LESETEXT:
»»

Die ersten zehn Spieltage nach dem Bundesliga-Aufstieg hat David Nemeth beim FC St. Pauli von der Bank verfolgt. Eine weitere schwierige Phase für den 24-jährigen Innenverteidiger, der über die letzten Jahre gesundheitliche Rückschläge hinnehmen musste und deswegen selten regelmäßig zum Spielen kam.
Mitten in der Saison gelang dann aber plötzlich doch der Aufstieg zum Stammspieler - eine Rolle, die Nemeth behalten will. Über die nächsten Wochen liegt der Fokus auf dem Abstiegskampf, der Weg könnte bald auch ins Nationalteam führen.
Hinweis: Das Interview wurde vor dem Bundesliga-Spiel gegen Holstein Kiel geführt.
90minuten: Nach dem Spiel gegen den FC Bayern warst du leicht angeschlagen, gegen Borussia Mönchengladbach hast du durchgespielt. Wie geht es dir derzeit?
David Nemeth: Inzwischen passt wieder alles. In den Tagen nach dem Spiel habe ich eine Muskelverhärtung gespürt, die hat sich aber im Lauf der Woche aufgelöst. Das ist kein Problem mehr.
90minuten: Diese Frage stelle ich natürlich vor dem Hintergrund, dass du zum ersten Mal seit mehreren Jahren regelmäßig und viel auf hohem Niveau zum Spielen kommst. Spürst du, dass das Auswirkungen hat?
Nemeth: Ich betreibe viel mehr Aufwand als in den Saisons davor und achte bei der Regeneration sehr auf meinen Körper. Direkt nach einem Spiel merke ich die Belastung schon, beim ersten Training der nächsten Woche dann nicht mehr. Aktuell fühlt sich alles ganz gut an.

««

AUFGABEN:
1. Vor welchem Spiel wurde das Interview mit David Nemeth geführt?
2. Welche Fußballvereine werden im Interview mit David Nemeth genannt? Zähle alle auf.
3. Erweitere das Interview mit David Nemeth um weitere Fragen und Antworten, anschließend an seinen letzten Satz.
Die Einträge haben damit nichts zu tun.

GEGEBENE ANGABEN:
»»

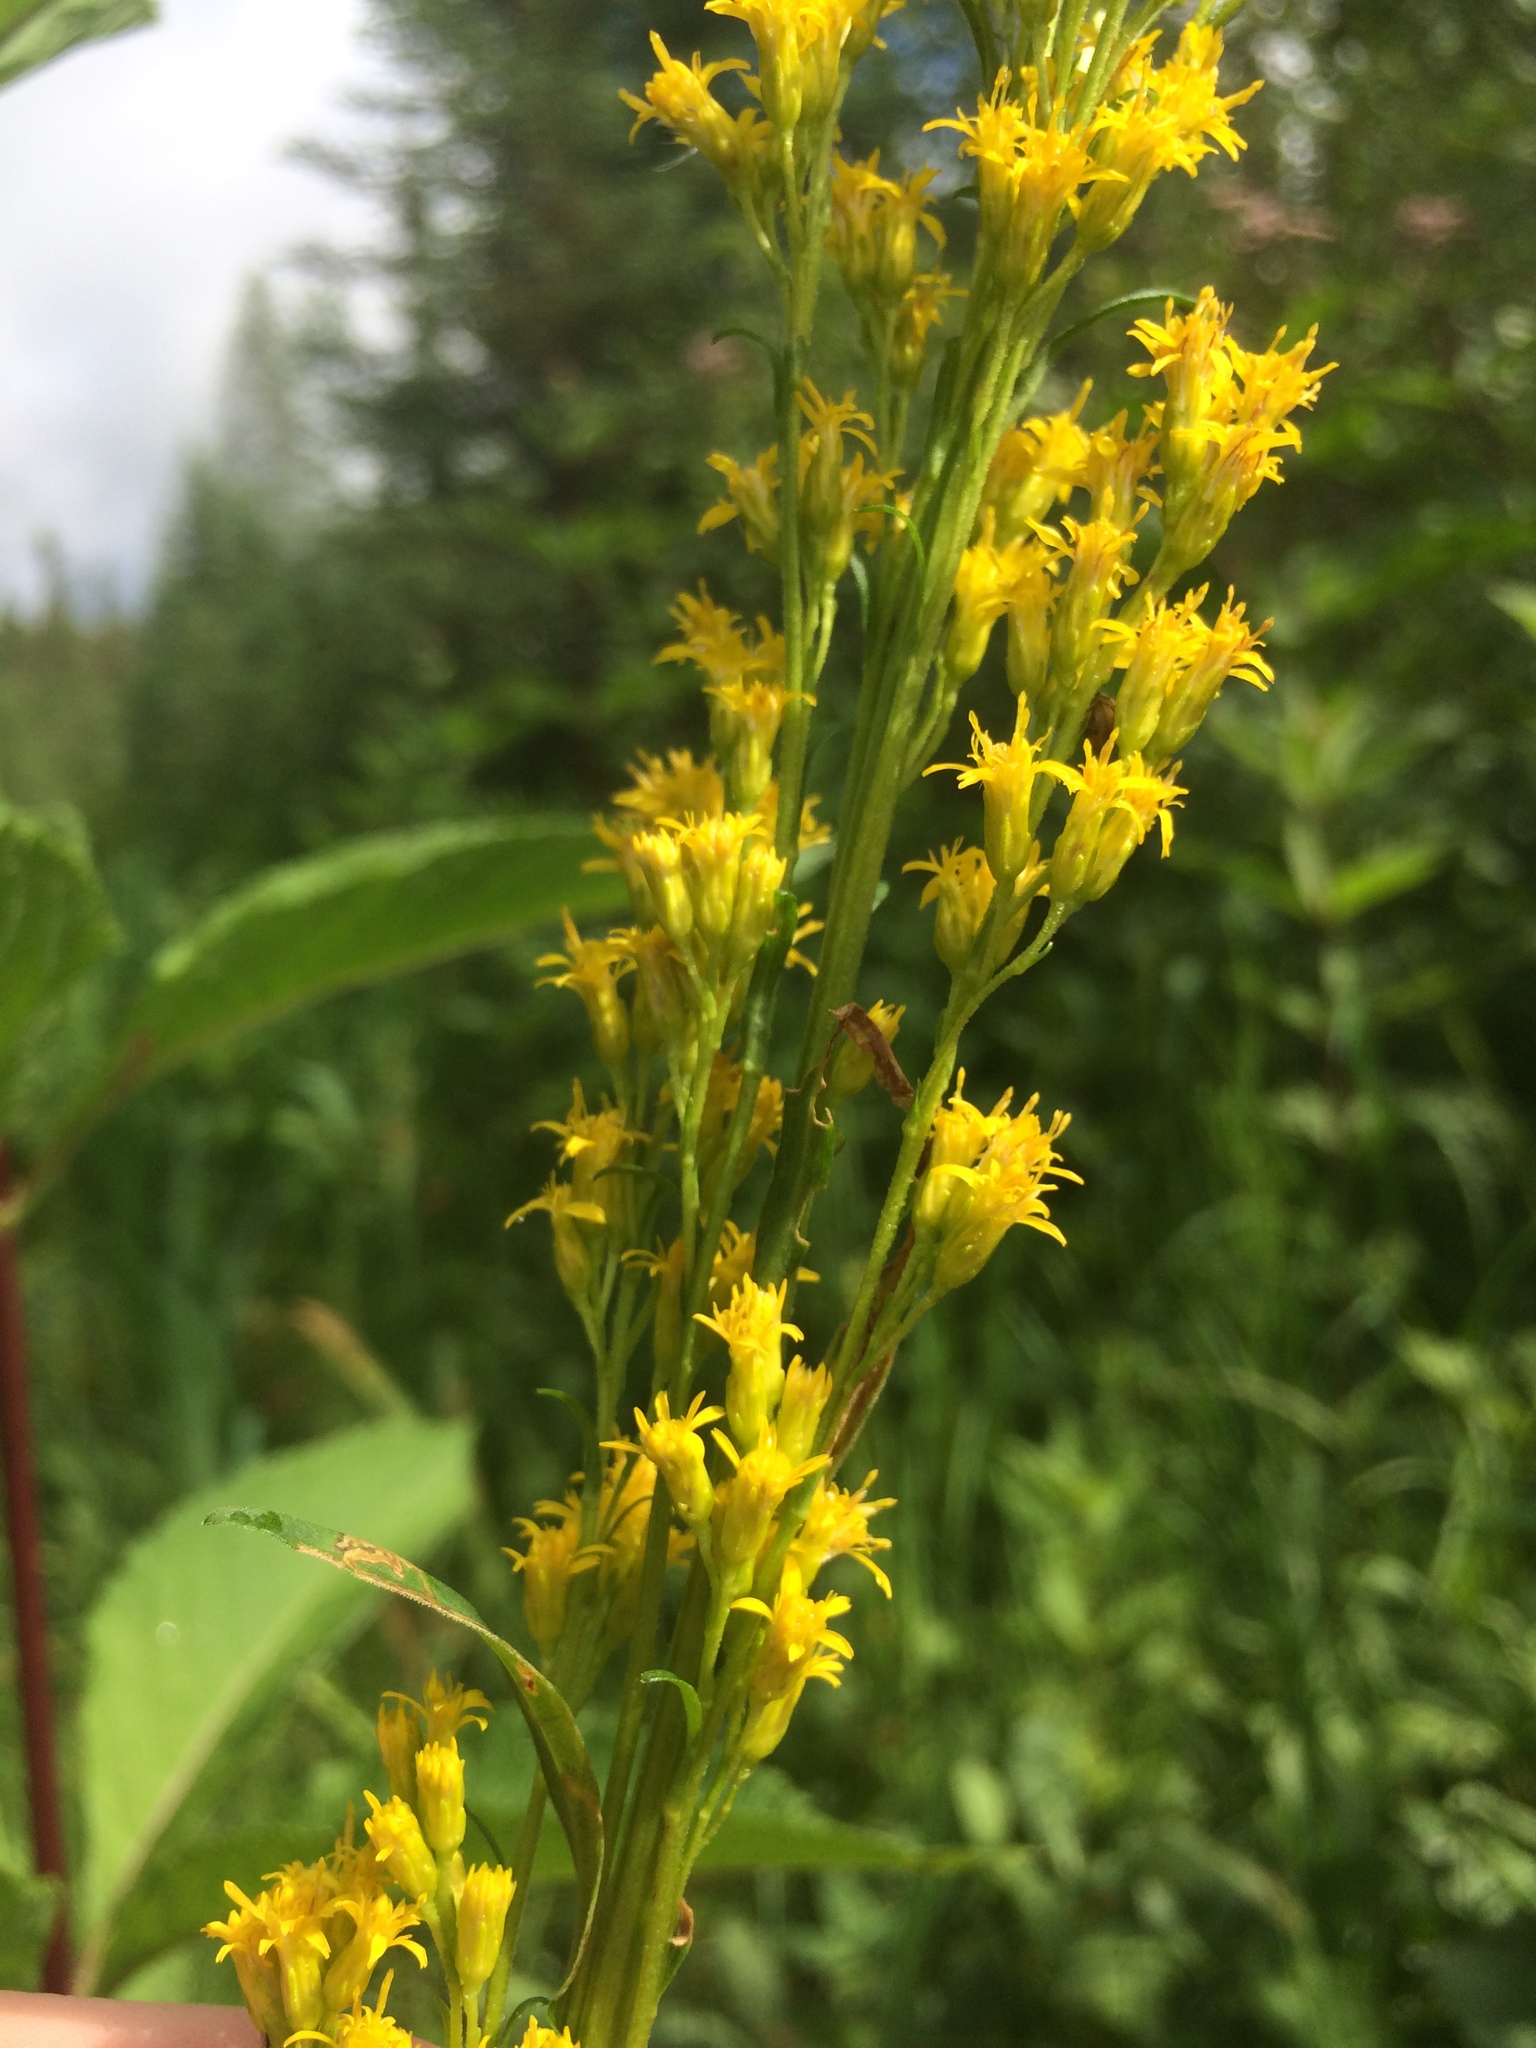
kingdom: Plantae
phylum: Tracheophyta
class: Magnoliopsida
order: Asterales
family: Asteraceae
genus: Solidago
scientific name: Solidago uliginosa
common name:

««

ANTWORTEN:
1. Vor dem Bundesliga-Spiel gegen Holstein Kiel.

2. FC St. Pauli, FC Bayern, Borussia Mönchengladbach, Holstein Kiel

3.
90minuten: Das Spiel gegen Gladbach war zumindest als Zuseher bis kurz vor Schluss eine frustrierende Angelegenheit. Ihr hattet alles im Griff, ein Tor wollte aber lange nicht fallen.
Nemeth: Wir haben wirklich sehr gut gespielt, das Gegenpressing hat funktioniert. Der Ball ist trotz vieler Chancen lange nicht ins Tor gegangen, am Ende ist uns dann der Ausgleich gelungen.

90minuten: Das deckt sich mit den Zahlen der bisherigen Saison - die Defensive steht sehr solide, in der Offensive gibt es Luft nach oben. Gegen Gladbach warst du in vielen Szenen schon weit über die Mittellinie aufgerückt, gibt es trotzdem noch mehr, das du von deiner Position beitragen kannst, damit es vorne besser läuft?
Nemeth: Wie schon erwähnt, hat sich die ganze Mannschaft im Gegenpressing gut verhalten. Wenn man so hoch steht, bekommt man den Ball oft schneller wieder zurück, dann müssen wir weniger Verteidiger ausspielen.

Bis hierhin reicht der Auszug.